In zijn hoger beroepschrift en zijn nadere toelichting ter zitting heeft de minister naar het oordeel van het College op voldoende overtuigende wijze uiteengezet op grond van welke overwegingen in het algemeen in de periode van belang een keuze werd gemaakt tussen de twee sanctieregimes. Met betrekking tot het onderhavige geval heeft de minister heeft er op gewezen dat de woning van A is binnengetreden, waarbij gebruik is gemaakt van strafrechtelijke bevoegdheden. Daarom is er voor gekozen de zaak strafrechtelijk af te handelen. Daarnaast had de minister evenwel een gerechtvaardigd belang bij het voorkomen van het voortduren van de overtreding, welk risico, gelet op de aankondiging in de plaatselijke media dat de uitzending een week zou duren, geenszins denkbeeldig was. De minister heeft onder deze concrete omstandigheden kunnen oordelen dat het opleggen van een last onder dwangsom gerechtvaardigd was ter voorkoming van verdere overtreding van artikel 10.16 Tw. Aangezien voorts sprake was van een aangekondigde uitzending van een week, waarin veelvuldig reclame werd gemaakt, heeft de minister kunnen oordelen dat sprake was van een "professionele zender" en "een marathonuitzending" en voor deze aan A opgelegde –relatief stevige ¬– dwangsom mogen kiezen.

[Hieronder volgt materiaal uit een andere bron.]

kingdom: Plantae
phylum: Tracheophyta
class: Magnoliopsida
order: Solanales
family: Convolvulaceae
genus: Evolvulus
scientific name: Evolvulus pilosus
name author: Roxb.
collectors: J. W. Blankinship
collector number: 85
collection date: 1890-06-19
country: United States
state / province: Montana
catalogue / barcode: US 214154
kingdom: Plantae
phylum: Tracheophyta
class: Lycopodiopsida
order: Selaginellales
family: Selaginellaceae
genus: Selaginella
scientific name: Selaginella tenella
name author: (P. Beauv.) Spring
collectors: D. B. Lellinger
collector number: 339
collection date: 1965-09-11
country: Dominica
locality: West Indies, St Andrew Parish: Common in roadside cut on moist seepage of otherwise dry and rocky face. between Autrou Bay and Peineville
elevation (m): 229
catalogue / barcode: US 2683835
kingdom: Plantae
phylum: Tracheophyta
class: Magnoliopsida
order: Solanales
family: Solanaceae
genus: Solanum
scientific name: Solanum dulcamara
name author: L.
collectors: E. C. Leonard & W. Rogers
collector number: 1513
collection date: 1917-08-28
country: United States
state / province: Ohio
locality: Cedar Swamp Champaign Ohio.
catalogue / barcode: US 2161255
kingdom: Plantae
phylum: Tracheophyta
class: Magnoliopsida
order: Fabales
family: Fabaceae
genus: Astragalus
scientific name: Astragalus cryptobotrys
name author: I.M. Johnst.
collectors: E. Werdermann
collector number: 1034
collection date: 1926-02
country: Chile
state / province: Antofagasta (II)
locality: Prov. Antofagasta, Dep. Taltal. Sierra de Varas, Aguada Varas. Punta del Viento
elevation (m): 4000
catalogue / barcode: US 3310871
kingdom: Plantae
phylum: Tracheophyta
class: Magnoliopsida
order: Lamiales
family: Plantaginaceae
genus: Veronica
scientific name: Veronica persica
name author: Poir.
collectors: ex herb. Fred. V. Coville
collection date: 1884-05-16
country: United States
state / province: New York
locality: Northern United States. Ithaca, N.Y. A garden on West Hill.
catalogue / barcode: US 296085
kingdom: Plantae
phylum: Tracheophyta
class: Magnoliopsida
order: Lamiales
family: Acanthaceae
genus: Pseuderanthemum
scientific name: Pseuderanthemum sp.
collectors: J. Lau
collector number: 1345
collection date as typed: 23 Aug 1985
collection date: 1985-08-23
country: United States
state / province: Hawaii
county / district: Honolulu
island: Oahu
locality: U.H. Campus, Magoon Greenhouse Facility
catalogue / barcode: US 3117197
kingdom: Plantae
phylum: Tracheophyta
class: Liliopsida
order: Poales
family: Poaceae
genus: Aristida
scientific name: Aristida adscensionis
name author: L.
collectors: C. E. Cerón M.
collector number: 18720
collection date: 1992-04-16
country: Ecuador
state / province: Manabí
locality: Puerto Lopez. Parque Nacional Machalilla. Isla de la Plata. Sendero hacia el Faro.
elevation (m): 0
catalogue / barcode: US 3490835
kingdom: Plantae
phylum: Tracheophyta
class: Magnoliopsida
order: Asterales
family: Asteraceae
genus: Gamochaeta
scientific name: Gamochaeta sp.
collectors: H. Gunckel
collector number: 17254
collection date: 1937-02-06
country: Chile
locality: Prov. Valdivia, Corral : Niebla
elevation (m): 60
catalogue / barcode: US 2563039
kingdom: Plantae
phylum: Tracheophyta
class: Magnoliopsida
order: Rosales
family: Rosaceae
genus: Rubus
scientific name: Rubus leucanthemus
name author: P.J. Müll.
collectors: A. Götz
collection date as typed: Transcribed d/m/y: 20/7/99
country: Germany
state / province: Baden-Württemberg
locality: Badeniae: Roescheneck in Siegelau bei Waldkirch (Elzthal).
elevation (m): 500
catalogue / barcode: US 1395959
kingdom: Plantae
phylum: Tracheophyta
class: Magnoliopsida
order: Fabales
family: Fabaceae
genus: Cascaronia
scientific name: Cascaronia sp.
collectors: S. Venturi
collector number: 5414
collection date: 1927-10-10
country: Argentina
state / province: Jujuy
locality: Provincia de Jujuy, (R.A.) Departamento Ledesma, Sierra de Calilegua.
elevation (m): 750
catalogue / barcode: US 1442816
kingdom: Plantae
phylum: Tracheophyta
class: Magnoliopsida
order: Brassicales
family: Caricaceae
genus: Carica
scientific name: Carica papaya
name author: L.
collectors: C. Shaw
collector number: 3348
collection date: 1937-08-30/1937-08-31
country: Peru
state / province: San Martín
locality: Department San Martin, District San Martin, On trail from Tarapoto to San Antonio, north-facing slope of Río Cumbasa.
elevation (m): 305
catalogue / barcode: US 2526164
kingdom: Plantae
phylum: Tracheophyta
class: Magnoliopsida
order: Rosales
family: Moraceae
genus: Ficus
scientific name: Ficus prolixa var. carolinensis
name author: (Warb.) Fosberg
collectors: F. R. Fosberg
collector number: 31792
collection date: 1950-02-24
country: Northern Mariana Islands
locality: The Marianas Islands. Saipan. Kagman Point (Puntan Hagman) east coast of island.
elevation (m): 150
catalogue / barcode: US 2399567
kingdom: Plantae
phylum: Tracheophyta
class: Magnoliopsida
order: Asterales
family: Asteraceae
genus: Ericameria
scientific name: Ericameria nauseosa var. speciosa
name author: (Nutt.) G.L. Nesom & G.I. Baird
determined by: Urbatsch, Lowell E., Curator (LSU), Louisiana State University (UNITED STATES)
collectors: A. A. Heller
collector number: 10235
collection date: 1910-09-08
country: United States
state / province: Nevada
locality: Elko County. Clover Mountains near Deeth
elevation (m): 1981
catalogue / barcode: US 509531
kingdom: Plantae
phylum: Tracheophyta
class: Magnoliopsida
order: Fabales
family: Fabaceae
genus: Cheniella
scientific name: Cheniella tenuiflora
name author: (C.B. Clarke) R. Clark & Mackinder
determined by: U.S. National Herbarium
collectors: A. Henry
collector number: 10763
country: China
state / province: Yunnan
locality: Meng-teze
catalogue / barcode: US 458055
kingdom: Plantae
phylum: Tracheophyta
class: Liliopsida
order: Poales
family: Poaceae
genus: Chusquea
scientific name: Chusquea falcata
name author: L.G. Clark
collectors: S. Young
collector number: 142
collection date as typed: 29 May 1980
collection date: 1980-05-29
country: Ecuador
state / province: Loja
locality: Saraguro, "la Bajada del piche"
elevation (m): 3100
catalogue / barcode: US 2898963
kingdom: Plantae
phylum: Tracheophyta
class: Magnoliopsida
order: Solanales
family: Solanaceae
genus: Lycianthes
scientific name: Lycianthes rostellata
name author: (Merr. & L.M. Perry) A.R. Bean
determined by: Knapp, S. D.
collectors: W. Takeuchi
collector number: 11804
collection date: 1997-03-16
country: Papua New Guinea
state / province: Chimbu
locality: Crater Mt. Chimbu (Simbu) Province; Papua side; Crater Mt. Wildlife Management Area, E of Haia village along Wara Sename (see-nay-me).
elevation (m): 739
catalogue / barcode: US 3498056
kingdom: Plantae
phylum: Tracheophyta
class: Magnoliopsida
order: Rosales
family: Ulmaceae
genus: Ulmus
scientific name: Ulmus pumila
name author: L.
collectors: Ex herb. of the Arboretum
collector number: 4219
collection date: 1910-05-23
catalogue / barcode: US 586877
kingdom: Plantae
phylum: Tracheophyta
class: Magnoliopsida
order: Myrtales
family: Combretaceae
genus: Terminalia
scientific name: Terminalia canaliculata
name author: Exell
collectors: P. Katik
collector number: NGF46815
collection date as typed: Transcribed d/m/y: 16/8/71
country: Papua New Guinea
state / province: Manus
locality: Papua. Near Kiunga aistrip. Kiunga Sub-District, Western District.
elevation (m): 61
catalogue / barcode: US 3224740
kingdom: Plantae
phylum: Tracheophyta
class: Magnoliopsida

De stelling van A dat de minister in dezelfde periode in vergelijkbare gevallen anders heeft gehandeld, kan reeds worden verworpen op de enkele grond dat A niet aannemelijk heeft kunnen maken dat die gevallen op de relevante punten vergelijkbaar zijn met de onderhavige casus. Ook kan de omstandigheid dat de minister D niet heeft aangepakt, niet dienen als bewijs voor de stelling dat in de relevante periode sprake was van willekeur. Zoals reeds hiervoor in § 8.4 is overwogen, is de verklaring van D ongeloofwaardig. De minister heeft dan ook kunnen besluiten om een reactie op deze verklaring achterwege te laten.
8.10 Het hoger beroep van de minister slaagt derhalve en de aangevallen uitspraak van 4 januari 2006 dient te worden vernietigd. Aangezien gesteld noch gebleken is dat er enig andere beletsel bestond voor de minister om tot het opleggen van deze last onder dwangsom te komen, ziet het College aanleiding om, doende wat de rechtbank had behoren te doen, het inleidende beroep van A bij de rechtbank alsnog ongegrond te verklaren.
8.11 Voor een proceskostenveroordeling bestaat geen aanleiding.
9. De beslissing
Het College:
- vernietigt de aangevallen uitspraak van 4 januari 2006;
- verklaart het beroep van A tegen het besluit van 24 februari 2005 ongegrond.
Aldus gewezen door mr. C.J. Borman, mr. S.C. Stuldreher en mr. M. Munsterman, in tegenwoordigheid van mr. R. Meijer als griffier, en uitgesproken in het openbaar op 28 februari 2008.